I don't know about the first two, but the third thing sounds like some neat little magic trick. I'm pretty sure I've seen Derren Brown do something like that involving a boxer being able to lift a small woman one minute and not the next after he told the boxer he was "sapping his strength" - whether this was due to suggestion, with the boxer being suddenly convinced he could no longer do it and his body responding accordingly, or just a difference with posture affecting the force required to lift her, I'm not sure. You say that when you stood on the equator you "straddled" it, while away from it you "stood" - any difference in your stance between the two positions, the distance between the one with the hands clasped and the one trying to separate them? It would be harder to unclasp someone's hand from a greater distance. I agree with vacapinta; you're probably missing something vital in this trick that explains how it works, but you were likely misdirected by the guides' talk of the Coriolis effect etc - they've probably had a lot of practice at this "demonstration".

(I'm aware Derren's stuff doesn't contain a great deal of real psychology, but his use of misdirection and manipulation of cognitive biases might be applicable here.)
posted by terrynutkins at 1:43 AM on January 12, 2007


Just to note, I got those figures completely wrong.

The earth is 12,000Km in diameter. It's 40,000Km round. Plus I mixed up metres and kilometres.

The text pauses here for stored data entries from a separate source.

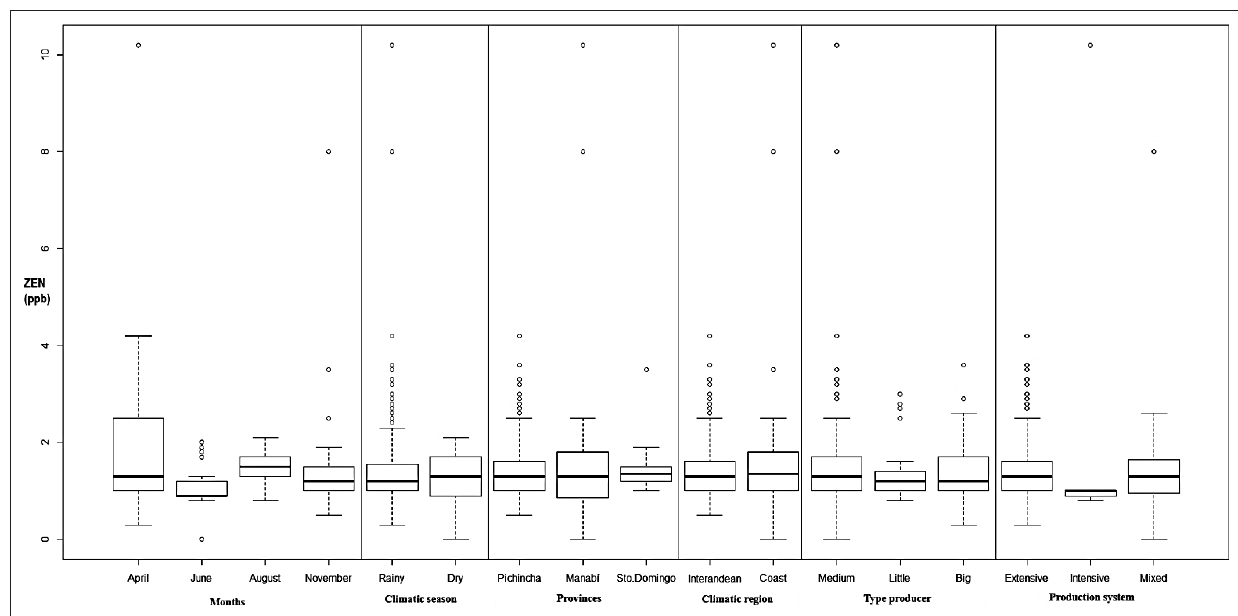
Figure-1: Boxplot with values according to months, climatic seasons, provinces, climatic regions, types of producer, and production systems. Table-2: Minimum, mean, and maximum values of ZEA obtained by months, climatic seasons, types of producer, and production systems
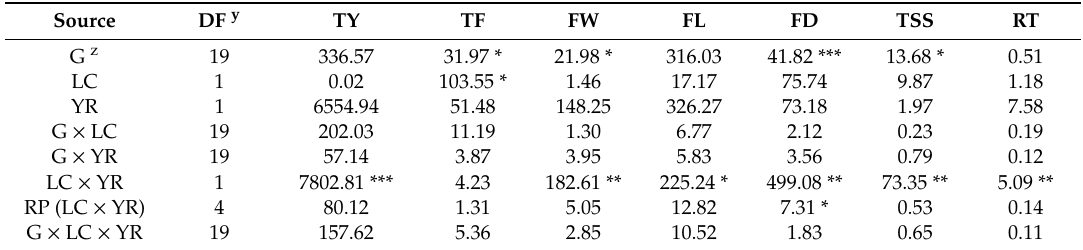
Table 1. Analysis of variance with mean square of twenty watermelon genotypes evaluated at Uvalde and Weslaco TX in 2018 and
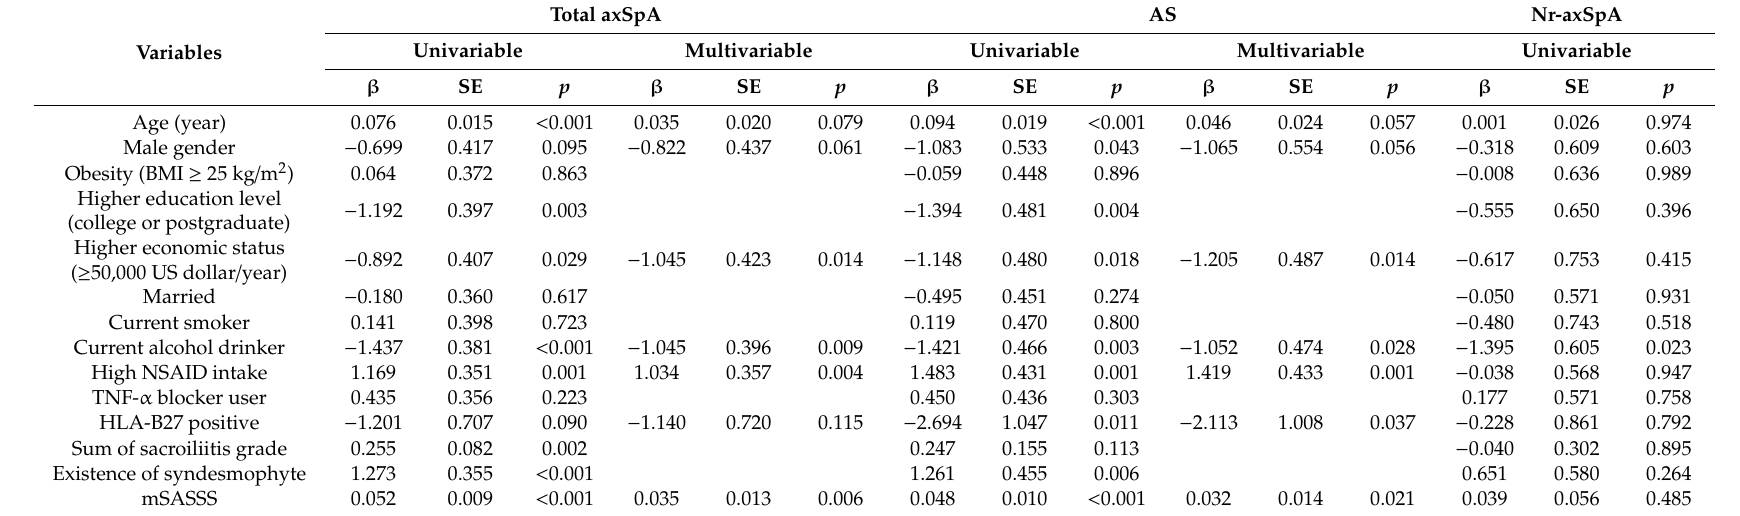
Table 4. Univariable and multivariable linear regression analysis of predicting ASAS HI in total axSpA, AS, and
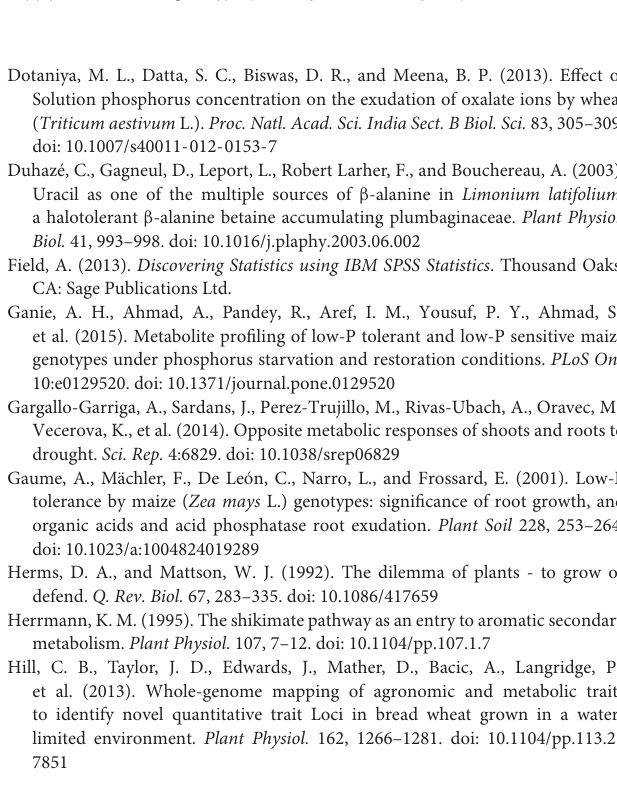
TABLE S4 | Fold-change in metabolite levels in roots of the P efficient RAC875 and P inefficient Wyalkatchem. Comparisons between low P supply and adequate P supply (low P/adequate P); and between RAC875 and Wyalkatchem (RAC875/Wyalkatchem) at each P supply. R, RAC875; W, Wyalkatchem; Low P,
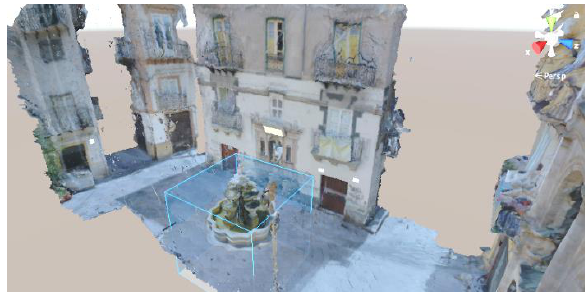
Figure 11. The construction of virtual environment for the AR application.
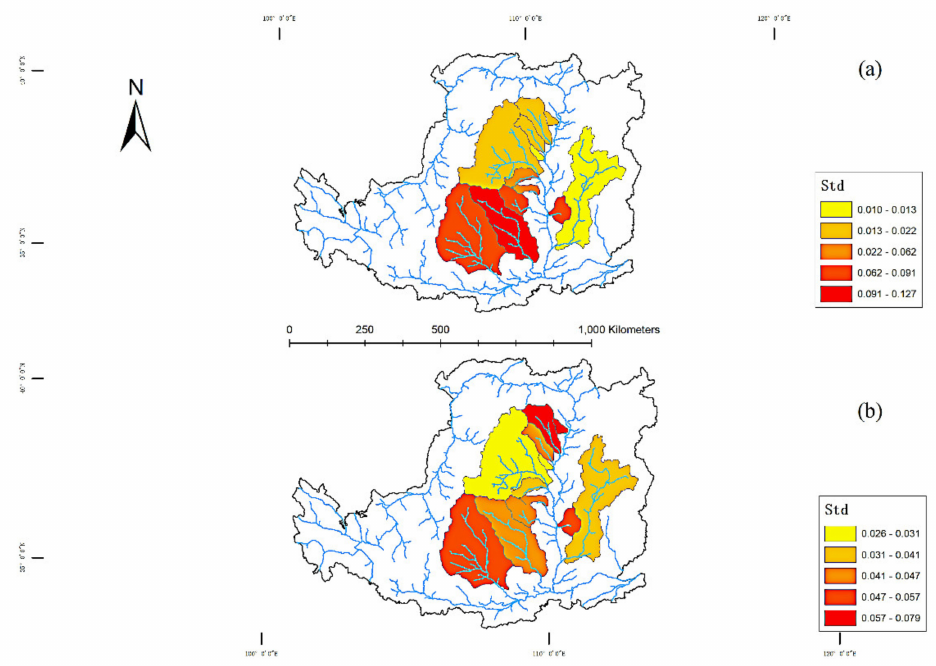
Figure 6. Map of the standard deviation (Std) of quantitative contributions calculated by ( a ) various methods with FAO E 0 estimation and ( b ) method Budyko with various E 0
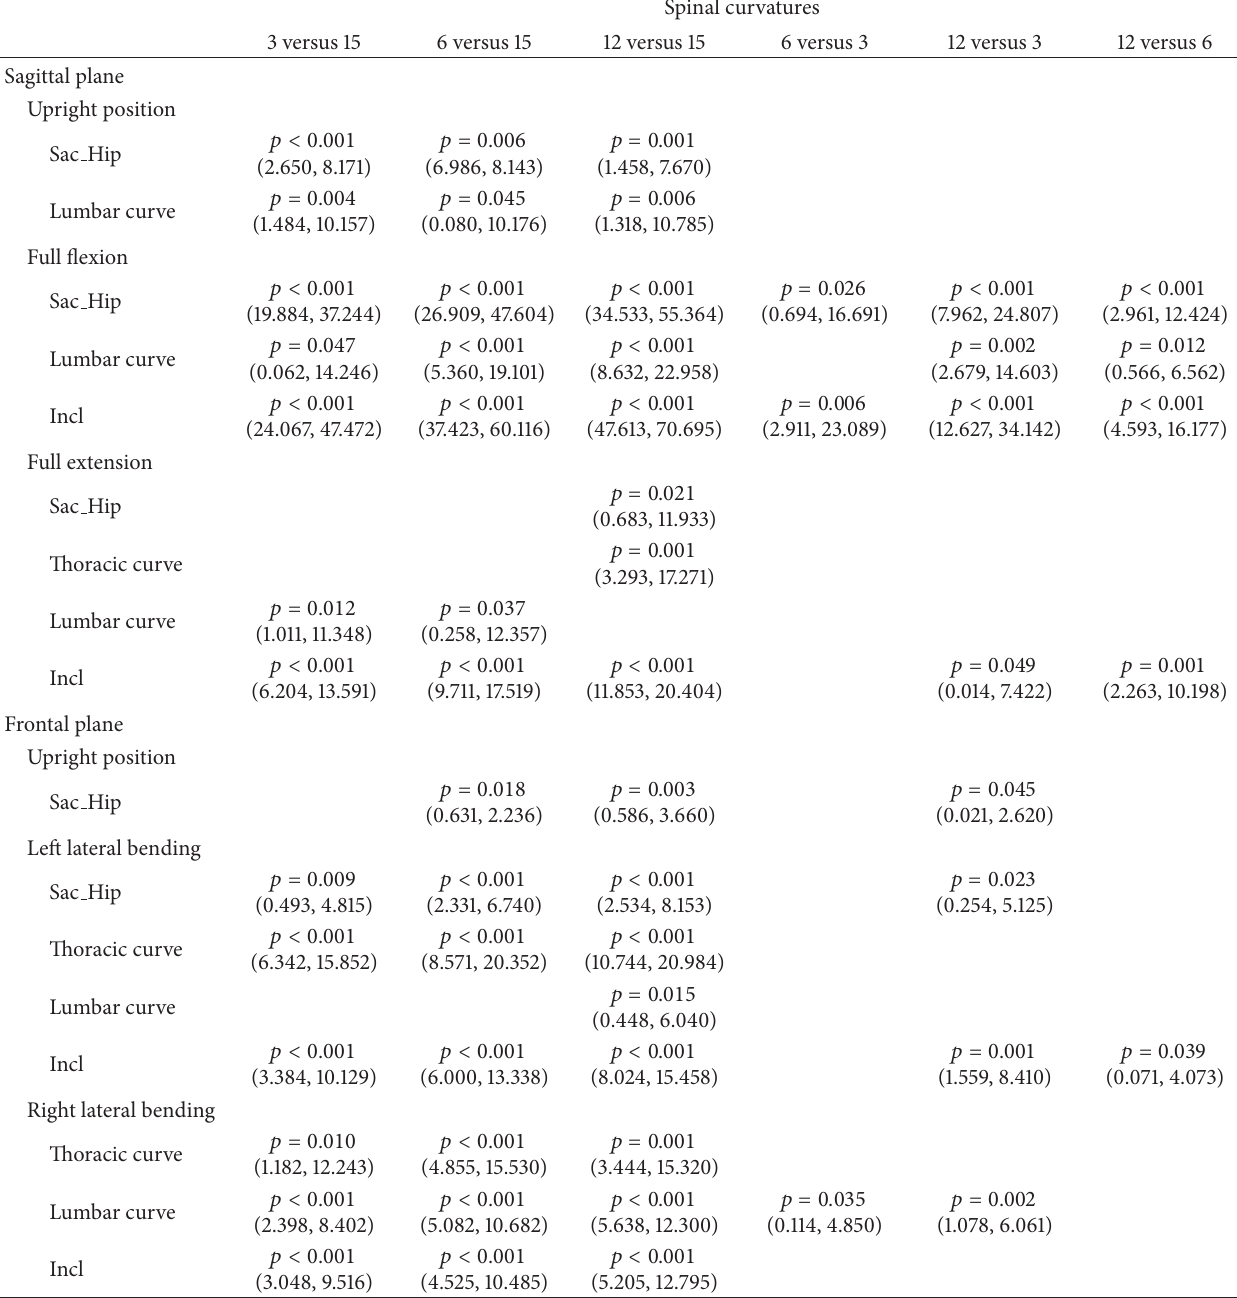
Table 2: Spine curvatures measurements for all positions in sagittal and frontal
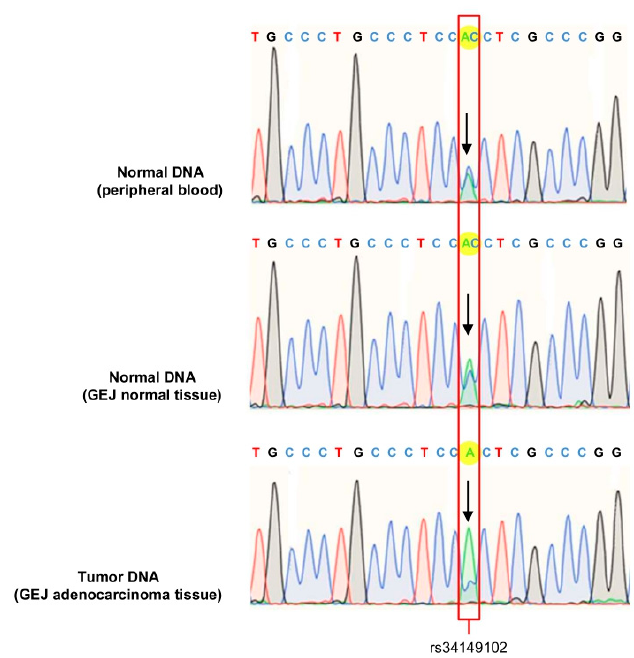
Figure 4. Sanger sequencing electropherograms of the region around the PTEN rs34149102 locus in normal DNA (peripheral blood and GEJ normal tissue) and tumor DNA (GEJ adenocarcinoma tissue), showing the loss of the PTEN rs34149102 major C allele in tumor tissue .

Say it's twenty million metres pole to pole, moving two metres from the equator makes about 0.00001% difference to whatever forces are in effect.
posted by AmbroseChapel at 2:29 AM on January 12, 2007


The ideomotor effect causes many odd things to seem to happen, usually very convincingly.
posted by flabdablet at 2:34 AM on January 12, 2007


I've been the victim of such an experiment (your experiment 3) once as well. This was very far from the equator in the great white north of Canada. Basically it was a psychological workshop, where first I was complimented by the presenter and could resist their efforts. Then I was called lazy and of course they had no problem bringing my arms down. Ahhh.. the power of suggestion.

We didn't do the control experiment of doing this in reverse, so it is possible it was muscle fatigue as also pointed out.
posted by ThinkNut at 4:31 AM on January 12, 2007


Offtopic, but this would have given AmbroseChapel a better way of spotting his error: 'Historically, the metre was defined by the French Academy of Sciences as 1/10,000,000 of the distance from the equator to the north pole through Paris.' - from Wikipedia on the metre.

Must return to the first comment briefly: 'Because we're orbiting the sun, we're essentially in a "freefall" (that's how orbiting works), so there are no gravitational effects on earth that are caused by the sun.'

Not true, as the existence of spring tides makes clear. There are tidal forces from the sun that affect things on Earth. However, tidal forces are a result of the difference in gravitational pull at two locations - in the case of the sea it's the water on one side of the Earth and the water on the other. Of course, for an egg - one end of an egg is very close to the other, even for a very very big egg. So it won't be anything tidal that's keeping an egg upright :-)
posted by edd at 5:13 AM on January 12, 2007


As far as experiment 3 is concerned, I swear I remember something from my karate class where we did that exact same experiment, and the straddling vs. standing (stance) made a big difference in our ability to resist.
posted by nekton at 8:48 AM on January 12, 2007


seconding nekton. I had a similar experience in my class as a demonstration of the impact of stance.
posted by tylermoody at 12:20 PM on January 12, 2007


standing on uneven ground can cause weakness like you describe. If one side of the line was raised about an inch from the other the misalignment of your spine could explain this effect. I don't know but straddle stance might serve to heighten this effect.
posted by subtle_squid at 1:29 PM on January 12, 2007


Response by poster: Hmm...I don't think the stance was any different. I was just using the word "straddle" to incidate that I had one foot on each side of the line.

All of these are good theories. It seems the collective thought is that there is no physics explanation, but that its more likely the power of suggestion. No matter how you slice it it was pretty strange.